* [Problem statement]: In your copy of the data below, reproduce every entry exactly and omit the pictures.

··· Task material

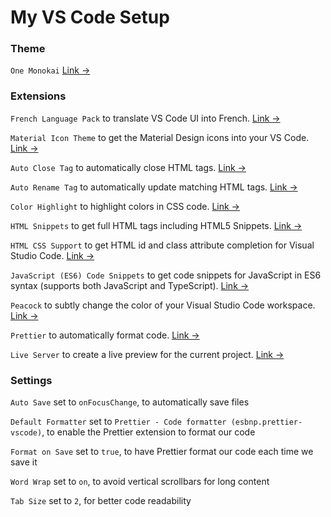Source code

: # My VS Code Setup

### Theme

`One Monokai` [Link &rarr;](https://marketplace.visualstudio.com/items?itemName=azemoh.one-monokai)

### Extensions

`French Language Pack` to translate VS Code UI into French. [Link &rarr;](https://marketplace.visualstudio.com/items?itemName=MS-CEINTL.vscode-language-pack-fr)

`Material Icon Theme` to get the Material Design icons into your VS Code. [Link &rarr;](https://marketplace.visualstudio.com/items?itemName=PKief.material-icon-theme)

`Auto Close Tag` to automatically close HTML tags. [Link &rarr;](https://marketplace.visualstudio.com/items?itemName=formulahendry.auto-close-tag)

`Auto Rename Tag` to automatically update matching HTML tags. [Link &rarr;](https://marketplace.visualstudio.com/items?itemName=formulahendry.auto-rename-tag)

`Color Highlight` to highlight colors in CSS code. [Link &rarr;](https://marketplace.visualstudio.com/items?itemName=naumovs.color-highlight)

`HTML Snippets` to get full HTML tags including HTML5 Snippets. [Link &rarr;](https://marketplace.visualstudio.com/items?itemName=abusaidm.html-snippets)

`HTML CSS Support` to get HTML id and class attribute completion for Visual Studio Code. [Link &rarr;](https://marketplace.visualstudio.com/items?itemName=ecmel.vscode-html-css)

`JavaScript (ES6) Code Snippets` to get code snippets for JavaScript in ES6 syntax (supports both JavaScript and TypeScript). [Link &rarr;](https://marketplace.visualstudio.com/items?itemName=johnpapa.vscode-peacock)

`Peacock` to subtly change the color of your Visual Studio Code workspace. [Link &rarr;](https://marketplace.visualstudio.com/items?itemName=johnpapa.vscode-peacock)

`Prettier` to automatically format code. [Link &rarr;](https://marketplace.visualstudio.com/items?itemName=esbenp.prettier-vscode)

`Live Server` to create a live preview for the current project. [Link &rarr;](https://marketplace.visualstudio.com/items?itemName=ritwickdey.LiveServer)

### Settings

`Auto Save` set to `onFocusChange`, to automatically save files

`Default Formatter` set to `Prettier - Code formatter (esbnp.prettier-vscode)`, to enable the Prettier extension to format our code

`Format on Save` set to `true`, to have Prettier format our code each time we save it

`Word Wrap` set to `on`, to avoid vertical scrollbars for long content

`Tab Size` set to `2`, for better code readability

······

* [Expected answer]:
Source code

: # My VS Code Setup

### Theme

`One Monokai` [Link &rarr;](https://marketplace.visualstudio.com/items?itemName=azemoh.one-monokai)

### Extensions

`French Language Pack` to translate VS Code UI into French. [Link &rarr;](https://marketplace.visualstudio.com/items?itemName=MS-CEINTL.vscode-language-pack-fr)

`Material Icon Theme` to get the Material Design icons into your VS Code. [Link &rarr;](https://marketplace.visualstudio.com/items?itemName=PKief.material-icon-theme)

`Auto Close Tag` to automatically close HTML tags. [Link &rarr;](https://marketplace.visualstudio.com/items?itemName=formulahendry.auto-close-tag)

`Auto Rename Tag` to automatically update matching HTML tags. [Link &rarr;](https://marketplace.visualstudio.com/items?itemName=formulahendry.auto-rename-tag)

`Color Highlight` to highlight colors in CSS code. [Link &rarr;](https://marketplace.visualstudio.com/items?itemName=naumovs.color-highlight)

`HTML Snippets` to get full HTML tags including HTML5 Snippets. [Link &rarr;](https://marketplace.visualstudio.com/items?itemName=abusaidm.html-snippets)

`HTML CSS Support` to get HTML id and class attribute completion for Visual Studio Code. [Link &rarr;](https://marketplace.visualstudio.com/items?itemName=ecmel.vscode-html-css)

`JavaScript (ES6) Code Snippets` to get code snippets for JavaScript in ES6 syntax (supports both JavaScript and TypeScript). [Link &rarr;](https://marketplace.visualstudio.com/items?itemName=johnpapa.vscode-peacock)

`Peacock` to subtly change the color of your Visual Studio Code workspace. [Link &rarr;](https://marketplace.visualstudio.com/items?itemName=johnpapa.vscode-peacock)

`Prettier` to automatically format code. [Link &rarr;](https://marketplace.visualstudio.com/items?itemName=esbenp.prettier-vscode)

`Live Server` to create a live preview for the current project. [Link &rarr;](https://marketplace.visualstudio.com/items?itemName=ritwickdey.LiveServer)

### Settings

`Auto Save` set to `onFocusChange`, to automatically save files

`Default Formatter` set to `Prettier - Code formatter (esbnp.prettier-vscode)`, to enable the Prettier extension to format our code

`Format on Save` set to `true`, to have Prettier format our code each time we save it

`Word Wrap` set to `on`, to avoid vertical scrollbars for long content

`Tab Size` set to `2`, for better code readability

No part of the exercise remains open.